The United States Of America No Longer Exists?
It’s a good thing Matt Walsh wasn’t there at the battle of Trenton. He certainly wasn’t there during the battle of Hillary.
When George Washington’s army had dwindled to a mere 2,000 soldiers, down from 25,000 during the summer of 1776, it looked as though the American cause was finished. Think about it: out of nearly three million American colonists, only 2,000 constituted the Continental Army. Their fellow citizens were delinquent in housing them, clothing them, feeding and arming them. The soldiers were cold, sick, lonely and discouraged from months of retreating and surrendering. Washington desperately needed a victory to encourage both the army, and the nation.
“Wait a minute,” Matt might have argued, had he been there. “Is there anything that really unites us? Do we really agree on anything? Should we really go attack those beer drinking Hessians on Christmas Day? Just name one ideal we share. Dare ya.”
Matt just assumes, in another screed too depressing to have been written by a young man, that Americans, during a great crisis have always been united across the board.

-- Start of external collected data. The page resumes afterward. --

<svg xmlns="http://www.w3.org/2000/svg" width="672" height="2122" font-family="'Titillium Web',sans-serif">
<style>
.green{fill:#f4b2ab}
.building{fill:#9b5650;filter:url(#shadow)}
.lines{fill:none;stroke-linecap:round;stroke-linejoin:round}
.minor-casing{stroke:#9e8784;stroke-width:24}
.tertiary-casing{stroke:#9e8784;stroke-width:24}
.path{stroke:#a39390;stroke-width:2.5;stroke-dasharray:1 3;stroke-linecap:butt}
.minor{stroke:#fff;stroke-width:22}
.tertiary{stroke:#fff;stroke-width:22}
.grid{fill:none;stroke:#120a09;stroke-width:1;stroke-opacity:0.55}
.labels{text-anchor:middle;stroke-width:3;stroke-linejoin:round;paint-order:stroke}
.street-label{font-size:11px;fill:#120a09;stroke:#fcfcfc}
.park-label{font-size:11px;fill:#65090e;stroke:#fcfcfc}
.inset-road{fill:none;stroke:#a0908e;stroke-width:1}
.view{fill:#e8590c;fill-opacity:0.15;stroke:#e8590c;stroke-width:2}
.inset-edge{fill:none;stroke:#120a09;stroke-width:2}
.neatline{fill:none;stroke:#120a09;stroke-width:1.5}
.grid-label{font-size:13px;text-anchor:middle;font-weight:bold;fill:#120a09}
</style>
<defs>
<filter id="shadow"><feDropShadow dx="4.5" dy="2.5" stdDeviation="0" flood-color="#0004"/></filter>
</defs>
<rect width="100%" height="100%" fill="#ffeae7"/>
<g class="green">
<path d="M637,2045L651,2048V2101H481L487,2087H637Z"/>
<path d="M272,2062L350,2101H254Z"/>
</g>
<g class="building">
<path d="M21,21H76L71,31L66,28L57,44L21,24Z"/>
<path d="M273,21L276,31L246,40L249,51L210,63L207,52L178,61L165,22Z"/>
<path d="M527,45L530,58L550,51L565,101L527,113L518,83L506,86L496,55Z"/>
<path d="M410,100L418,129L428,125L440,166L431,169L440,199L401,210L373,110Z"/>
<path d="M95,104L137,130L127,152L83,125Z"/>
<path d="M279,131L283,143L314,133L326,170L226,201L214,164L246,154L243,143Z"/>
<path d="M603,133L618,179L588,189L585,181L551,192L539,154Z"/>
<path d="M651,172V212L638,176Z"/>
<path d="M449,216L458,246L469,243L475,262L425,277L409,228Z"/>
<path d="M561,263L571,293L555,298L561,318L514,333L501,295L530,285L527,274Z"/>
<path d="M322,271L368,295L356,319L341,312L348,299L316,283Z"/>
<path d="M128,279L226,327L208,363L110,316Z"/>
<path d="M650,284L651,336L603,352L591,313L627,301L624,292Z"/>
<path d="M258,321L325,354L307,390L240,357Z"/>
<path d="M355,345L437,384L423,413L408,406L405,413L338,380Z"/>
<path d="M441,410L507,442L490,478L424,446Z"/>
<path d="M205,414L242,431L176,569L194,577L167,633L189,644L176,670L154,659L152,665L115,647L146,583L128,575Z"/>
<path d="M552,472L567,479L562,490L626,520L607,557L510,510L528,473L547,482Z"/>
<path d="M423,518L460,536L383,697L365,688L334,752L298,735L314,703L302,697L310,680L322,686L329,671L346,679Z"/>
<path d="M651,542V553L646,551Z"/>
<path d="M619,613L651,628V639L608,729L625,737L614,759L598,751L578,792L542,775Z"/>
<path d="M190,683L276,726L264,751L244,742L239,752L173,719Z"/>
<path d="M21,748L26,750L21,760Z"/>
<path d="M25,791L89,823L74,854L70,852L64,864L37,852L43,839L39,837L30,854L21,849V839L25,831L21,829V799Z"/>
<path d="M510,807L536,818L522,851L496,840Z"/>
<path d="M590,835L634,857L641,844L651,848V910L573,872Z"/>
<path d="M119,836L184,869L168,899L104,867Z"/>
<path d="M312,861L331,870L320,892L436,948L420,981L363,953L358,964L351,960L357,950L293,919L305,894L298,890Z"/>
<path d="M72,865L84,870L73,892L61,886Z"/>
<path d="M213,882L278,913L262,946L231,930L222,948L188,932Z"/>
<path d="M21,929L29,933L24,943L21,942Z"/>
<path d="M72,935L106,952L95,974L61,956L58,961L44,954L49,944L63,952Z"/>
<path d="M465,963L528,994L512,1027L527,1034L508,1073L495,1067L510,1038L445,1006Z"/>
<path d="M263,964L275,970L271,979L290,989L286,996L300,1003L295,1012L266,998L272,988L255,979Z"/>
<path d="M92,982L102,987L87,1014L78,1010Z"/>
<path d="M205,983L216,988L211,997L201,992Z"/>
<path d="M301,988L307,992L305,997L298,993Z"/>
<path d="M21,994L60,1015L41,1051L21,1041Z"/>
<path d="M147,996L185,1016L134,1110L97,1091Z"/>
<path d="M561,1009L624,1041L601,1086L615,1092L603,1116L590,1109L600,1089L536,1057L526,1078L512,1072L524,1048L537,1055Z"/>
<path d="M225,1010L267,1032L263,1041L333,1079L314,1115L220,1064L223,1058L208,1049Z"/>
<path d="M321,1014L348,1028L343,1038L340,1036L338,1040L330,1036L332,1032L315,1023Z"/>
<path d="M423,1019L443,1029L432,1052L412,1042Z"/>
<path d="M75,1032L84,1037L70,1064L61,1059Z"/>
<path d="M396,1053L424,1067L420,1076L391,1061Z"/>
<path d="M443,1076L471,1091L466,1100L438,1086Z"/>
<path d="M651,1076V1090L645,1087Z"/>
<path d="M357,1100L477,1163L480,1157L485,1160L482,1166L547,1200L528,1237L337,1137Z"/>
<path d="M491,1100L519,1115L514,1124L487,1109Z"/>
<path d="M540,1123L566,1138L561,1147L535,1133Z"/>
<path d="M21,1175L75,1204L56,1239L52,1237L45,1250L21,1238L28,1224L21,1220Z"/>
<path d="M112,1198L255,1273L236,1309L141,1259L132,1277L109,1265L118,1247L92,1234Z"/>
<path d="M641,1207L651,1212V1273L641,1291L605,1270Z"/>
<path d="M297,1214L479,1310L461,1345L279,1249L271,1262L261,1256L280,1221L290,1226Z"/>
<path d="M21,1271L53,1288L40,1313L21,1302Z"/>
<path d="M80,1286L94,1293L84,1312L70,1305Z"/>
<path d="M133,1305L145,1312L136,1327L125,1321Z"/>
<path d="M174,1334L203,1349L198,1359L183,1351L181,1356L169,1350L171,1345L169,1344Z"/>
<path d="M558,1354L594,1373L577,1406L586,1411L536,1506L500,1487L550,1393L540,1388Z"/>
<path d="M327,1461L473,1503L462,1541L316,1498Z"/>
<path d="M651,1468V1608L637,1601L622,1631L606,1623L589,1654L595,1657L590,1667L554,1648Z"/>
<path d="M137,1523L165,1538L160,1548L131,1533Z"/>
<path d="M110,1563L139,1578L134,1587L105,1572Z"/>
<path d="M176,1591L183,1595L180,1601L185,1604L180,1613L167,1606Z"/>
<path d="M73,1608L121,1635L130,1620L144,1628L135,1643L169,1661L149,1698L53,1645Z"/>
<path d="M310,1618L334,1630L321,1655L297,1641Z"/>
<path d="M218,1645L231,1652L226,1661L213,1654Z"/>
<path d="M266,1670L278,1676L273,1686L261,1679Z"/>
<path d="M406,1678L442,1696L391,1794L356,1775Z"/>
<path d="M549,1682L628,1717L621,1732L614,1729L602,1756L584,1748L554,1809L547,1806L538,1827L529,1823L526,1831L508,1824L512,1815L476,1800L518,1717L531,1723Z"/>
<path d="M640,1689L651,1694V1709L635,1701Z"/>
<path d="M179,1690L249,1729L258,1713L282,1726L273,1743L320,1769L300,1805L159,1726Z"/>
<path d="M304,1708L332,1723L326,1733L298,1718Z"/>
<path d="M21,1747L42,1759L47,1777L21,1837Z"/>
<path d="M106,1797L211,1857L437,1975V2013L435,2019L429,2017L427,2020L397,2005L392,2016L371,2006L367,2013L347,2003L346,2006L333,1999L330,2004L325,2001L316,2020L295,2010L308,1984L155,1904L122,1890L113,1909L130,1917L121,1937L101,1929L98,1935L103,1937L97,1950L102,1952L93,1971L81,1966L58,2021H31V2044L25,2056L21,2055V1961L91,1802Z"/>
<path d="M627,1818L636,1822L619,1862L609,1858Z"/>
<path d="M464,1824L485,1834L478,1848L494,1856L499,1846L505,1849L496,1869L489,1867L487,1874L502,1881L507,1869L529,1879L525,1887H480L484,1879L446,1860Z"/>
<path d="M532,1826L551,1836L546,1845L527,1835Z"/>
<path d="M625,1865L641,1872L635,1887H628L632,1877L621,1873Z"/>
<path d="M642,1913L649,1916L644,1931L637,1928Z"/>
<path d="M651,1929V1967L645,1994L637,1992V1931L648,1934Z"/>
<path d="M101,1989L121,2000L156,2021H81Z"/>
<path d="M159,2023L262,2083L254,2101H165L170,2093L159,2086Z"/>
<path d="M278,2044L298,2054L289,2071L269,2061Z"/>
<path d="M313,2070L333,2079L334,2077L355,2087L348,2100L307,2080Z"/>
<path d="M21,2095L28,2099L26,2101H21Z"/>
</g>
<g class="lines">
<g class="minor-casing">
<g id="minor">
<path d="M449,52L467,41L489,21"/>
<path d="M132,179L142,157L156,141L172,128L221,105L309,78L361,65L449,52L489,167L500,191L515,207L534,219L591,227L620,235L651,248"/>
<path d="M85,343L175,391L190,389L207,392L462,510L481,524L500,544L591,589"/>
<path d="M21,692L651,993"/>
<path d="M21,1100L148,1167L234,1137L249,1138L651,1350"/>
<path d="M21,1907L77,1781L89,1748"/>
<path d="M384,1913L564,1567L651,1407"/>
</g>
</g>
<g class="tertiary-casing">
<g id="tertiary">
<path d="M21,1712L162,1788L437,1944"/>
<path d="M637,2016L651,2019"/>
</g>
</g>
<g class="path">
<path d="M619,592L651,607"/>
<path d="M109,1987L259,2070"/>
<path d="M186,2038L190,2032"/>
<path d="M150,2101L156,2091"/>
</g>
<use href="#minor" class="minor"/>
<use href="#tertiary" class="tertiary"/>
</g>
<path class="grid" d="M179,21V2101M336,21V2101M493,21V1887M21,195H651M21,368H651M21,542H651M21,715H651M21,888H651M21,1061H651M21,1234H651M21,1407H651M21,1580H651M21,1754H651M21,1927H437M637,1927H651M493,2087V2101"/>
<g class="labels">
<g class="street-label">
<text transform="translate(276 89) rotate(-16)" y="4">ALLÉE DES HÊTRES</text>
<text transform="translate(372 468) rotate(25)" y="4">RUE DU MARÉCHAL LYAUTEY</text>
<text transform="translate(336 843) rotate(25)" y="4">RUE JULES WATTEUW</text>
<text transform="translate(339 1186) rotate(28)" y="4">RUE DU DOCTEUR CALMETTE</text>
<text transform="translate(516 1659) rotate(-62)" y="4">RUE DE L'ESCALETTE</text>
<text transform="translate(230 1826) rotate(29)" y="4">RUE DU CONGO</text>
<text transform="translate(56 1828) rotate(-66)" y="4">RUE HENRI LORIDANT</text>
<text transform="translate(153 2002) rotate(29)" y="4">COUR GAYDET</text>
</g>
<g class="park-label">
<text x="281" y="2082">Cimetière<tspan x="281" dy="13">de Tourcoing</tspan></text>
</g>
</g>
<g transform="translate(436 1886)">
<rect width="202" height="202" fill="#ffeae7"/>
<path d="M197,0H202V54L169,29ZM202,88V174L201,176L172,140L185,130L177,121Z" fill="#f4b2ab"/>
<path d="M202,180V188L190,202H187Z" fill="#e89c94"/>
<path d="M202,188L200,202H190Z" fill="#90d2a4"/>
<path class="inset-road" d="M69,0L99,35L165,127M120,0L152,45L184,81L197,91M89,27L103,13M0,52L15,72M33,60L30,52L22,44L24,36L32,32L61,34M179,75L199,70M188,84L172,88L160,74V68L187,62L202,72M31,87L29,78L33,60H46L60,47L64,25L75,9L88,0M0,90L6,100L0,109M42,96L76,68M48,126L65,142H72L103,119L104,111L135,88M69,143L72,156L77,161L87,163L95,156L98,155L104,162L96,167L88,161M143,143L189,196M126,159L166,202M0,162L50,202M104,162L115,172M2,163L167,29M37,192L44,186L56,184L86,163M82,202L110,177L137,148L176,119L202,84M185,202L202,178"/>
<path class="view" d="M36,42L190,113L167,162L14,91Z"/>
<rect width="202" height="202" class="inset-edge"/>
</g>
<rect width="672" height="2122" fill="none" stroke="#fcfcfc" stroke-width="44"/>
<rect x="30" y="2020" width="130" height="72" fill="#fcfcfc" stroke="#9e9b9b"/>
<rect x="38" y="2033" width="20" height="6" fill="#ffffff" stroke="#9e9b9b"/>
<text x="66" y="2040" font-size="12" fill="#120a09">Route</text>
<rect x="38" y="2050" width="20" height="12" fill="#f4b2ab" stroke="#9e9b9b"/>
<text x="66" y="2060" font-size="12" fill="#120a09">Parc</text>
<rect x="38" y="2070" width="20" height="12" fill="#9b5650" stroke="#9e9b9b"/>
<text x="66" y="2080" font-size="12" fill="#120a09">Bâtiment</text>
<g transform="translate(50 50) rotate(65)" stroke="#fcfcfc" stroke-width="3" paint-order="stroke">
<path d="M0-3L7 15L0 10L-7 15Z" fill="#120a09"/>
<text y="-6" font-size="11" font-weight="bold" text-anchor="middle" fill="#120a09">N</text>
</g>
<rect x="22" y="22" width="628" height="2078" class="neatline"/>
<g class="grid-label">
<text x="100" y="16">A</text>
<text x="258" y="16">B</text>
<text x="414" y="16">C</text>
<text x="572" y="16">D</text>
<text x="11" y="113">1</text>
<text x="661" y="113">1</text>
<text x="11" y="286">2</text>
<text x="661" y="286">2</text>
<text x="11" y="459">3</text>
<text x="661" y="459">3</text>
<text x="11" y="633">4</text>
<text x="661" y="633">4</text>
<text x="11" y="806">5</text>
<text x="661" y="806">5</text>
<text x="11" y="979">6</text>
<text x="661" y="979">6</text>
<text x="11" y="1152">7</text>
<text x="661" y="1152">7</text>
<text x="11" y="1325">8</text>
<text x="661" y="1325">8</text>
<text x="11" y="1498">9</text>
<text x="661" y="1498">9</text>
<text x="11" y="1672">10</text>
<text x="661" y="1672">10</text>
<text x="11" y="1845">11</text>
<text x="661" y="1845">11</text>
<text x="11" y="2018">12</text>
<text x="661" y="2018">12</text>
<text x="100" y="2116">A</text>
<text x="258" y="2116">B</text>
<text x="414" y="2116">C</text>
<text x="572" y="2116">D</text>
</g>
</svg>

Surely, throughout history, we were one people, right? Matt laments our absence of ideals:
What ideals? Tell me exactly which ideals unite and define the United States in 2017? I don’t want to hear about what ideals united us in 1776 or 1890 or during WW2. Those days are gone.
Maybe Matt doesn’t really study history. Maybe he missed out on John Adams calculation about only a third of Americans supporting the cause, with the other two thirds either against or neutral. Did he miss Boston Tory pastor Mather Byles who famously criticized the American Revolution by saying, “I would rather be ruled by one tyrant 3,000 miles away than by 3,000 tyrants one mile away?” Maybe Matt missed that bootlegging patriarch of the Kennedy clan, old Joe, who incessantly apologized for Hitler’s Germany, prior to World War II. Maybe he thought everything was just hunky-dory in 1890, the year of the Wounded Knee massacre. Even in the cheery world of Courage, New Hampshire, my territory, I encountered in my research the other day a moping, faithless set of resolutions from the town of Hinsdale, New Hampshire during the year 1775. Far from endorsing the rights of Englishmen, these town fathers were criticizing “patriots,” and advocating that everyone just apply themselves to their farming. Let Boston go it alone, because we don’t have any stake in their fight.
Matt, America has always been divided. We’ve always had to kick faithless bastards up the hill, or into the voting booth, or off to church. Right after our great revolution over taxation, we got in a bad family fight over taxing whiskey. We had trouble defining freedom of expression from the very beginning, and we toyed with Alien and Sedition acts. We’ve put Japanese Americans into internment camps. Janet Reno burned dozens of children alive at Waco. Some Americans were so lukewarm on the civil war they paid other men to fight for them.
Moreover, we’ve always had slightly different versions of the faith. The American Revolution was fought by, and between Congregationalists, Baptists, Presbyterians, Catholics, Quakers, Anglicans, and even a few free-thinking weirdo atheists. You could argue that our freedom of religion itself grew out of our very division. We didn’t want any bishops or cardinals, thank you very much.
Freedom, by definition, is messy, and it can even be tyrannical, when the majority is narrow minded. It gets even worse when the “pure” minority refuses to fight. (Did you hear that last part, Matt?)
I share Matt’s lament about the gay gestapo forcing Christian bakers to violate their conscience, or face fines. I share Matt’s desire for a spiritual revival. I long for a day when more Americans share an appreciation for private property, choice in education, and the rule of law.
But sitting on the sidelines and waiting for John the Baptist to declare his candidacy and unfurl some glittering banner that will unite us all — well that just isn’t helpful. We win battles one victory at a time, and sometimes the victories are small. Matt was so pure in the last election he spent most of his time criticizing a candidate who promised respect for life, lower taxation, and a strengthened American military. Why? Because Matt didn’t trust his “ideals.” Matt didn’t like voting for a casino owner with a divorce record and a reality TV show. Matt wanted to be inspired; he wanted to feel some of that campfire, sing-a-song glow, and it just wasn’t happening for him.
Grow up, Matt. Our job as conservatives is to teach, instruct, and persuade the clueless progressives who inhabit the federal government, Hollywood, and even the church. We actually have a champion for many of our causes in the White House right now. Maybe you missed that? Maybe you would rather complain?